• **Activity**
Every line that contains "align" must be located and copied from the data.

• **Data to process**
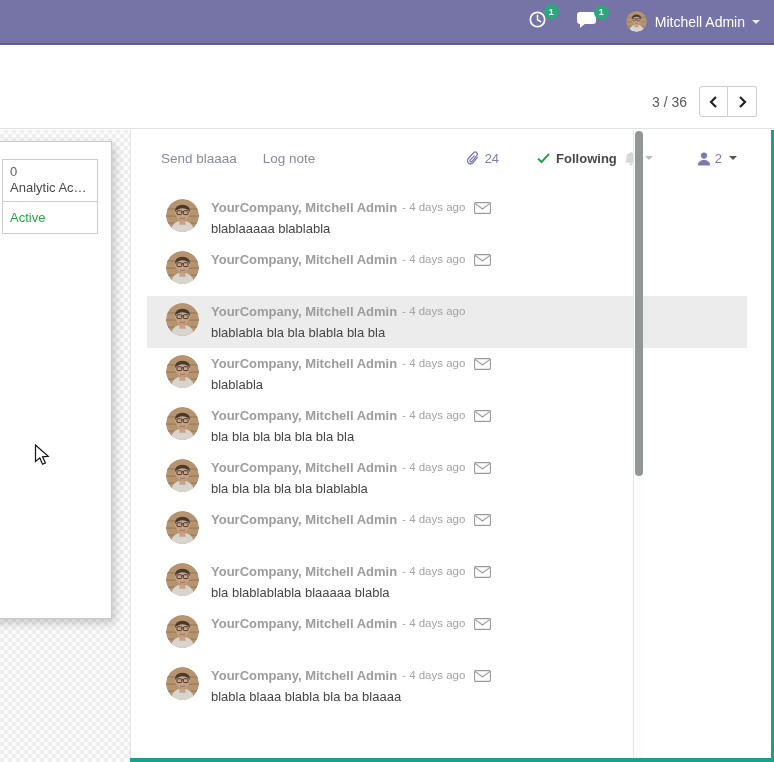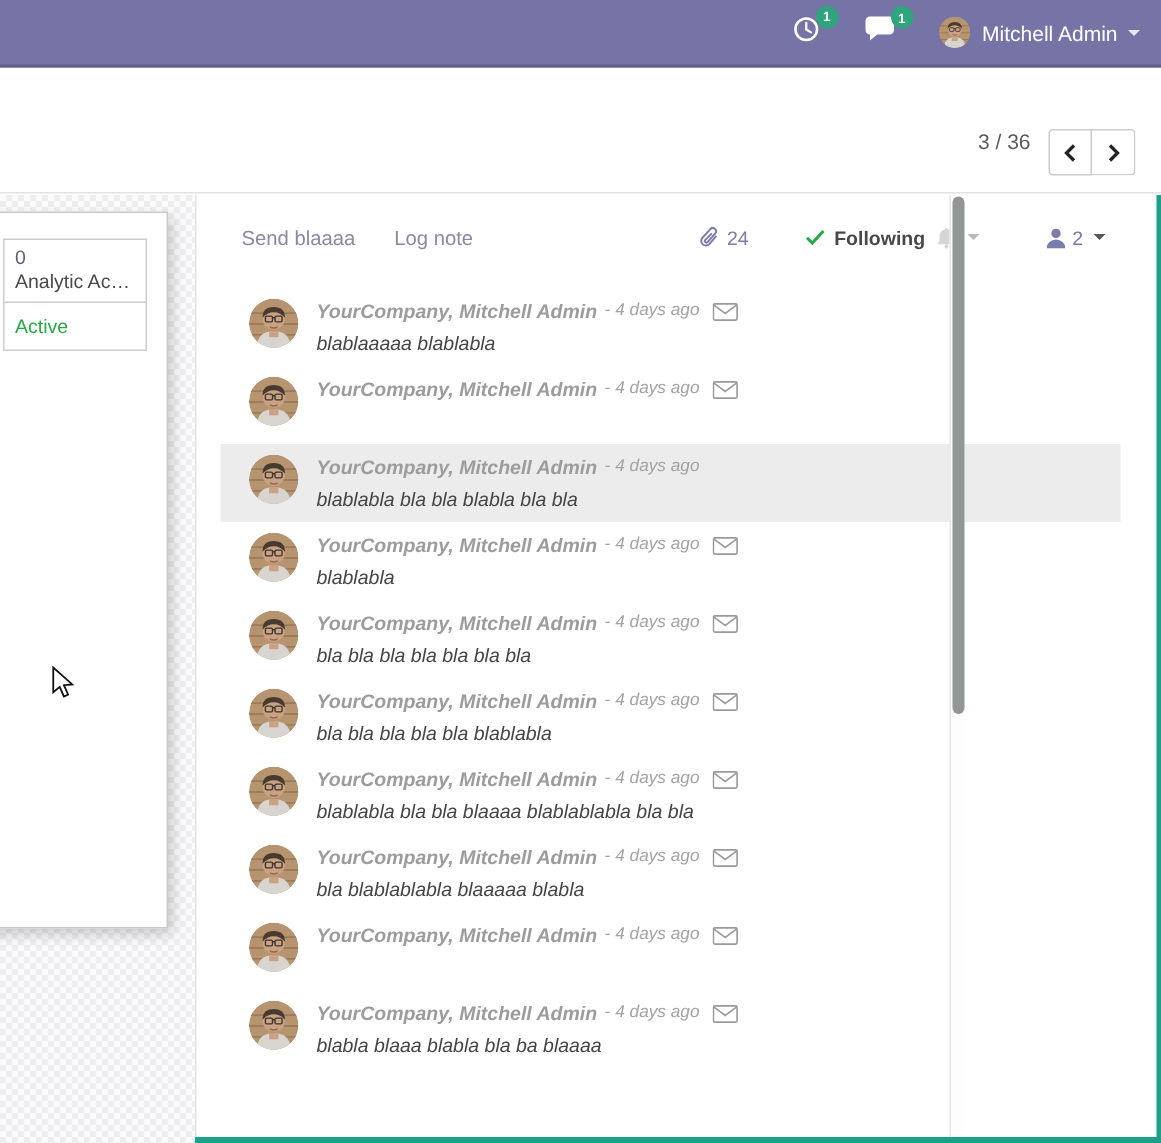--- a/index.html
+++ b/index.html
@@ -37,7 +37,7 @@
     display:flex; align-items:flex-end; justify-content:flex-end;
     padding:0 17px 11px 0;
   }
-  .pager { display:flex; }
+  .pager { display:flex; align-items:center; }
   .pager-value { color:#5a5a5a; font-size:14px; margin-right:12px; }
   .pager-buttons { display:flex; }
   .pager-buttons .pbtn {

• **Task answer**
     display:flex; align-items:flex-end; justify-content:flex-end;
+  .pager { display:flex; align-items:center; }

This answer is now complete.